(WRITTEN EXERCISE)
Reproduce every line of each item below without changing a single character.
________________________________________
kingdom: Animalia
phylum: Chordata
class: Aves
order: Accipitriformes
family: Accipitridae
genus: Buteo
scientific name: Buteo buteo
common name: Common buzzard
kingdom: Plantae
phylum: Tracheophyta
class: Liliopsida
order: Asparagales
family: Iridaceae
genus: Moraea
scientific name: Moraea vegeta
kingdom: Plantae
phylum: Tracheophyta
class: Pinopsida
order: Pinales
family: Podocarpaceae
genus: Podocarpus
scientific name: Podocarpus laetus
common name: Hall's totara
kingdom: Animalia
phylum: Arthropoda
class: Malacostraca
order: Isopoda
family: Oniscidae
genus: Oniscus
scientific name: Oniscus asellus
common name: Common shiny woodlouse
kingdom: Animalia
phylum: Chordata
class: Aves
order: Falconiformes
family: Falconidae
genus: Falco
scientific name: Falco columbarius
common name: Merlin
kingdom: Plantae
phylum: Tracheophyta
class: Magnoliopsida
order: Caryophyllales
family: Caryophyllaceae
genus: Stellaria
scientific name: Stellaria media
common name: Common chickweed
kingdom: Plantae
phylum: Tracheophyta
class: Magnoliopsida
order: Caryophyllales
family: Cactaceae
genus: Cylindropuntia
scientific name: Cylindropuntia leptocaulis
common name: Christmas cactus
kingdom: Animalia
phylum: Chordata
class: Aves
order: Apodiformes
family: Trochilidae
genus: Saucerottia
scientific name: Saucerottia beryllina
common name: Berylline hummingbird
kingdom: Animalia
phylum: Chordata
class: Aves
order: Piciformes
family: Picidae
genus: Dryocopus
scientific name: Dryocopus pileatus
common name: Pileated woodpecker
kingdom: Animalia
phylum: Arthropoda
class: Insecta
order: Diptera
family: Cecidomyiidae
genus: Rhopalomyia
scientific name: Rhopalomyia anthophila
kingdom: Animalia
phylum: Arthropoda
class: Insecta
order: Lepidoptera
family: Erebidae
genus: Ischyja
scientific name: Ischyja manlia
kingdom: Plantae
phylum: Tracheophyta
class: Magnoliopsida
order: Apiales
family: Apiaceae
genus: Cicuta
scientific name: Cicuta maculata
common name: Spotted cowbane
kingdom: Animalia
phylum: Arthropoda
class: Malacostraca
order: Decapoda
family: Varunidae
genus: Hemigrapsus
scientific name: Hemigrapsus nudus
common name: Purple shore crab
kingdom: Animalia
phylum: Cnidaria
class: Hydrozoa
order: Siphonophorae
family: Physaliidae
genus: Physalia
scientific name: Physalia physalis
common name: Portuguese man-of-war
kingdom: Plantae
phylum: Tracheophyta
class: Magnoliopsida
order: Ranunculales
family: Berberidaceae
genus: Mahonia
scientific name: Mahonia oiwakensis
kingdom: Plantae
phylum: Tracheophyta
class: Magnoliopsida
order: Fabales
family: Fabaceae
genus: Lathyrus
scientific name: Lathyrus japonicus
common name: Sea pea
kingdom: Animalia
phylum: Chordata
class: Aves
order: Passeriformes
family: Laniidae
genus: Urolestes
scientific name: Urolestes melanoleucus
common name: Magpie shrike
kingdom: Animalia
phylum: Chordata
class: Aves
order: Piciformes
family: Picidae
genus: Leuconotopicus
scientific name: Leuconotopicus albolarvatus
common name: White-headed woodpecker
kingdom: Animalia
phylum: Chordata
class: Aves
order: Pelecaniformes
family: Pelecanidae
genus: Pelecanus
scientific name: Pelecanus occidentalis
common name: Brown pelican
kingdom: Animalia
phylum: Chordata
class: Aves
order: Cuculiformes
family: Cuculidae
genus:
________________________________________
(EXERCISE ANSWER)
kingdom: Animalia
phylum: Chordata
class: Aves
order: Accipitriformes
family: Accipitridae
genus: Buteo
scientific name: Buteo buteo
common name: Common buzzard
kingdom: Plantae
phylum: Tracheophyta
class: Liliopsida
order: Asparagales
family: Iridaceae
genus: Moraea
scientific name: Moraea vegeta
kingdom: Plantae
phylum: Tracheophyta
class: Pinopsida
order: Pinales
family: Podocarpaceae
genus: Podocarpus
scientific name: Podocarpus laetus
common name: Hall's totara
kingdom: Animalia
phylum: Arthropoda
class: Malacostraca
order: Isopoda
family: Oniscidae
genus: Oniscus
scientific name: Oniscus asellus
common name: Common shiny woodlouse
kingdom: Animalia
phylum: Chordata
class: Aves
order: Falconiformes
family: Falconidae
genus: Falco
scientific name: Falco columbarius
common name: Merlin
kingdom: Plantae
phylum: Tracheophyta
class: Magnoliopsida
order: Caryophyllales
family: Caryophyllaceae
genus: Stellaria
scientific name: Stellaria media
common name: Common chickweed
kingdom: Plantae
phylum: Tracheophyta
class: Magnoliopsida
order: Caryophyllales
family: Cactaceae
genus: Cylindropuntia
scientific name: Cylindropuntia leptocaulis
common name: Christmas cactus
kingdom: Animalia
phylum: Chordata
class: Aves
order: Apodiformes
family: Trochilidae
genus: Saucerottia
scientific name: Saucerottia beryllina
common name: Berylline hummingbird
kingdom: Animalia
phylum: Chordata
class: Aves
order: Piciformes
family: Picidae
genus: Dryocopus
scientific name: Dryocopus pileatus
common name: Pileated woodpecker
kingdom: Animalia
phylum: Arthropoda
class: Insecta
order: Diptera
family: Cecidomyiidae
genus: Rhopalomyia
scientific name: Rhopalomyia anthophila
kingdom: Animalia
phylum: Arthropoda
class: Insecta
order: Lepidoptera
family: Erebidae
genus: Ischyja
scientific name: Ischyja manlia
kingdom: Plantae
phylum: Tracheophyta
class: Magnoliopsida
order: Apiales
family: Apiaceae
genus: Cicuta
scientific name: Cicuta maculata
common name: Spotted cowbane
kingdom: Animalia
phylum: Arthropoda
class: Malacostraca
order: Decapoda
family: Varunidae
genus: Hemigrapsus
scientific name: Hemigrapsus nudus
common name: Purple shore crab
kingdom: Animalia
phylum: Cnidaria
class: Hydrozoa
order: Siphonophorae
family: Physaliidae
genus: Physalia
scientific name: Physalia physalis
common name: Portuguese man-of-war
kingdom: Plantae
phylum: Tracheophyta
class: Magnoliopsida
order: Ranunculales
family: Berberidaceae
genus: Mahonia
scientific name: Mahonia oiwakensis
kingdom: Plantae
phylum: Tracheophyta
class: Magnoliopsida
order: Fabales
family: Fabaceae
genus: Lathyrus
scientific name: Lathyrus japonicus
common name: Sea pea
kingdom: Animalia
phylum: Chordata
class: Aves
order: Passeriformes
family: Laniidae
genus: Urolestes
scientific name: Urolestes melanoleucus
common name: Magpie shrike
kingdom: Animalia
phylum: Chordata
class: Aves
order: Piciformes
family: Picidae
genus: Leuconotopicus
scientific name: Leuconotopicus albolarvatus
common name: White-headed woodpecker
kingdom: Animalia
phylum: Chordata
class: Aves
order: Pelecaniformes
family: Pelecanidae
genus: Pelecanus
scientific name: Pelecanus occidentalis
common name: Brown pelican
kingdom: Animalia
phylum: Chordata
class: Aves
order: Cuculiformes
family: Cuculidae
genus:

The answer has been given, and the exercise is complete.